Vertica uses the active redundancy built
into the projections to parallelise querying (for better concurrency) and to
support failover and recovery. So, the idea is that if you have a query that
involves a join across several columns then your query is directed to the node
that has the particular sort order needed for that combination of columns, or
as close to it as possible. Clearly, if columns are pre-sorted in a way that
best suits a particular query then you will get much better performance.

Of course there are other notable features
of Vertica: it processes the data while still compressed (though it is not
alone in this), it makes use of in-memory capabilities for writing data to the
database, it comes with its own DBDesigner that will generate an optimised physical
schema based on the logical data model, a training set of data and queries, the
number of nodes in the grid, and the number of concurrent node failures the
database must be able to tolerate to provide a highly available environment.

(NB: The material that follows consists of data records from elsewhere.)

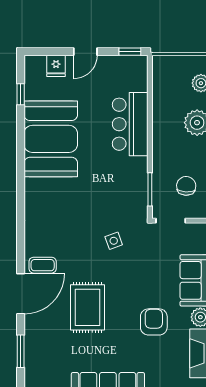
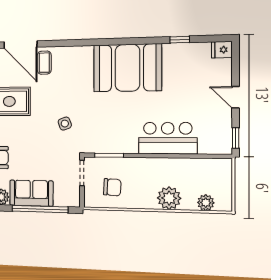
fridge: (56, 66) -> (222, 50), moved
window: (21, 94) -> (180, 40), moved
booth: (51, 139) -> (127, 68), moved

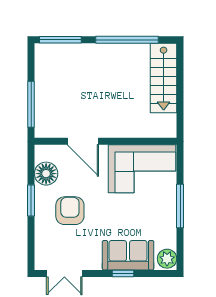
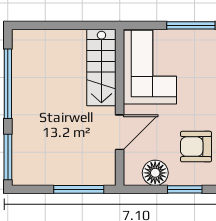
stairs: (164, 78) -> (101, 67), moved, turned 90

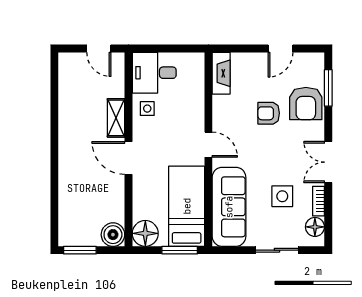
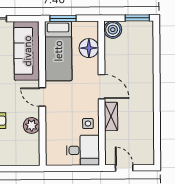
fireplace: (221, 73) -> (33, 150), removed
plant: (223, 106) -> (32, 125), added
floor lamp: (145, 233) -> (89, 48), moved

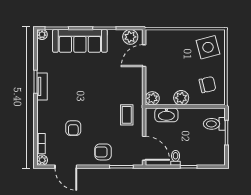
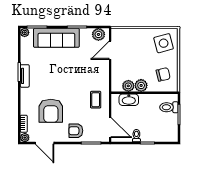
plant: (152, 98) -> (128, 86), moved
armchair: (73, 128) -> (51, 111), width x1.88, depth x1.88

A further particularly nice feature that
will be introduced in the future is intelligent query monitoring. Put simply,
what this will do is to monitor the actual queries that hit the database so
that you can build up an understanding of the pattern of those queries, which
can then be linked back to the projections in use, along with DBDesigner, so
that you can optimise sort orders, for example, to best meet today’s query
patterns. Note that the potential for this capability was designed into the
environment in advance: it would be extremely difficult to retrofit such a
facility.

On the commercial side, the product is
available either as pure software (including a free “try before you buy” offer)
or as a pre-installed package on HP hardware with Red Hat Linux. Something over
half of the company’s beta sites have so far converted into paying customers
and I understand that some of these are now fully deployed as production
systems. At present the company’s largest configurations are measured in tens
of terabytes (raw data: the actual size will be significantly less than this
because of compression) and Vertica expects to exceed 100Tb within 12 months.
On the user scalability side the company reports successful tests with hundreds
of concurrent users.

All in all then: a very promising start.
But given the advantages of column-based approaches I am not surprised.